Apply the Simplicity and DX lenses:
- Isn't there a simpler way to accomplish what this design does? What concept have we uncovered that we didn't know before?
- Are we mixing two concerns here? Aren't these actually separate responsibilities?
- How many concepts must a developer hold in their head to use this correctly? Is the naming consistent and clear?
- Does this diverge from ecosystem conventions? If so, is the divergence justified?
Step 6: Synthesize and Recommend
Present findings to the user.
Before presenting, categorize each finding:
- Architectural -- boundaries, data flow, failure modes, coupling, scalability, consistency model, state ownership. These belong in a systems-design review.
- Implementation -- code quality, specific function issues, API ergonomics, type safety, naming. These are useful but secondary.
If more than 30% of findings are implementation-level, you have drifted from the systems-design scope. Reframe implementation findings in architectural terms or separate them into a distinct section.
Check design integrity before finalizing:
- Is this design consistent with previous design decisions in the system? If not, is the inconsistency explicitly reconciled?
- Who owns this component? Does it really belong here, or are we changing the responsibility of something established?
- Does this introduce a second way to do something the system already does?
Assessment Summary:
- Overall health: [strong / has concerns / needs significant revision]
- Critical risks: [list]
- Tradeoff alignment: [does the design achieve what it claims?]
Recommendation: One of:
- Proceed -- risks are acceptable, design is sound
- Proceed with modifications -- [specific changes needed]
- Reconsider -- [fundamental issue that requires rethinking]
Ask: "Do these findings match your intuition? Are there aspects of the design I should look at more closely?"
Step 7: Capture Action Items
If the user wants to proceed with modifications, produce a clear action list:
- What to change (specific, not vague)
- Why (linked to a specific risk or finding)
- Priority (must-do vs should-do vs nice-to-do)
Handling Follow-Up Questions After Agent Work
When agents have already completed analysis and the user asks a follow-up question, do NOT re-delegate from scratch. Prior agent work is expensive -- treat it as an asset, not a disposable draft.
Decision rule:
- Can I answer from prior agent findings? If the architect or critic already analyzed this system, synthesize their findings into a response. This is conversation work, not analysis work -- it belongs to you.

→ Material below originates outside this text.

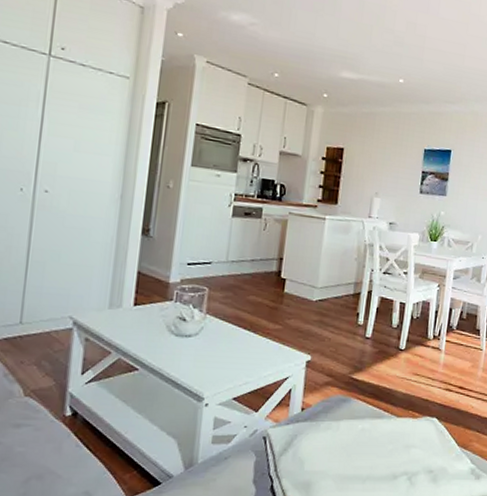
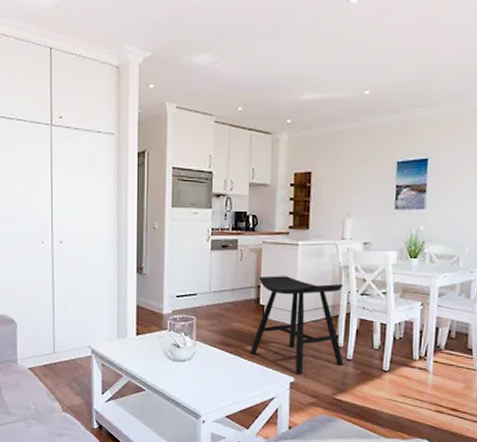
stool: none [265,248,367,352] -> present [249,275,344,374]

- Does the follow-up require genuinely new analysis? New scope, new data, or a different analytical frame that prior work didn't cover. Only then re-delegate.
- If re-delegating, build on prior work. Resume the existing agent session (
session_id) when possible. If spawning fresh, include a summary of prior findings in the instruction so the agent extends rather than repeats.
The test: If the new delegation instruction overlaps >50% with a prior one, you are re-doing work. Synthesize instead.
Anti-pattern: User asks about higher-level architectural decisions. You feel uncertain about your own synthesis, so you re-spawn the architect and critic from scratch. Both agents produce findings that overlap heavily with their first pass. Hours of computation wasted, and the user watches agents return similar results twice.
Correct pattern: User asks about architectural decisions. You check: the architect already assessed boundaries, coupling, and failure modes; the critic already reviewed from 6 perspectives. You synthesize those findings into an answer focused on the user's specific question. If the question touches something genuinely uncovered (e.g., a specific subsystem the prior analysis didn't examine), you delegate only that gap -- and reference prior findings so the agent builds on them.
The "analysis vs conversation" heuristic: If answering requires reasoning about tradeoffs, failure modes, or design alternatives using information you don't have, it is ANALYSIS -- delegate it. If answering requires presenting, reframing, or connecting findings that agents already produced, it is CONVERSATION -- do it yourself. When in doubt, check whether prior agent results already contain the answer before delegating.